Numerous critics and writers agree that there is a connection between
the geography and cultural context of the Caribbean and the writing
that is produced there.[4] Benítez-Rojo
has argued, “the Caribbean text shows the specific features
of the supersyncretic culture from which it emerges” (29).
He goes on to explain, “Caribbean literature cannot free itself
of the multi-ethnic society upon which it floats, and it tells us
of its fragmentation and instability” (27).[5]
This syncretism of the Caribbean does not imply that all Caribbean
cultures are the same.[6]
Indeed, as Benítez-Rojo argues, the “Plantation proliferated
in the Caribbean basin in a way that presented different features
in each island, each stretch of coastline, and each colonial bloc.

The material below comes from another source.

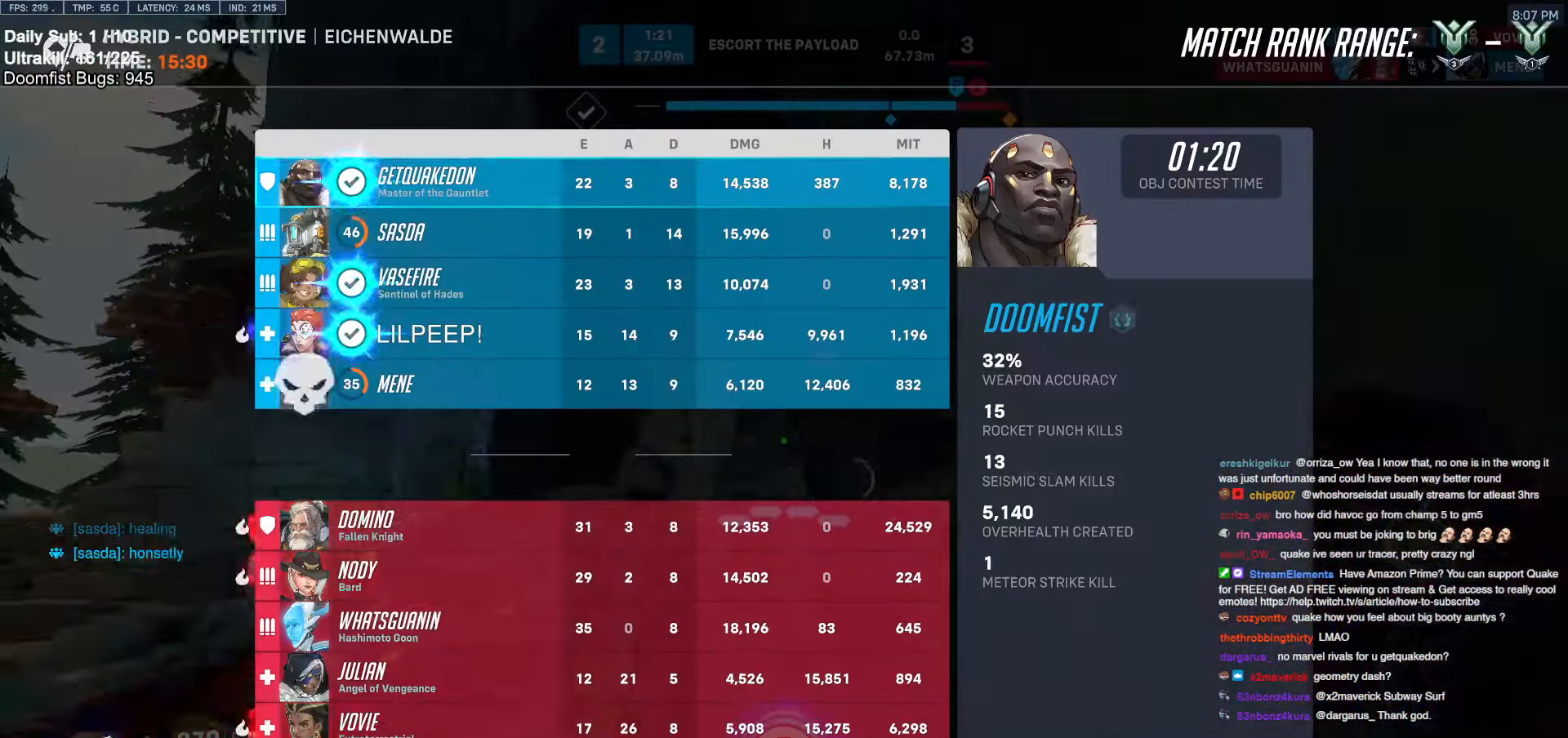
{"keys": ["d", "s"], "mouse": [], "events": [[167, "d", "up"], [167, "space", "down"], [217, "d", "down"], [267, "space", "up"]]}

Nevertheless, these differences, [do not] negate the existence of
a pan-Caribbean society” (72). This experience, writes Benítez-Rojo,
includes cultural components that come from all over the globe:
“European conquest, the native people’s disappearance
or retreat, African slavery, plantation economies, Asian migration,
rigid and prolonged colonial domination” (34). This distinctive
feature of Caribbean societies developed into new cultural and social
forms often referred to as Creole and had a major impact on cultural
production, especially during slavery.[7]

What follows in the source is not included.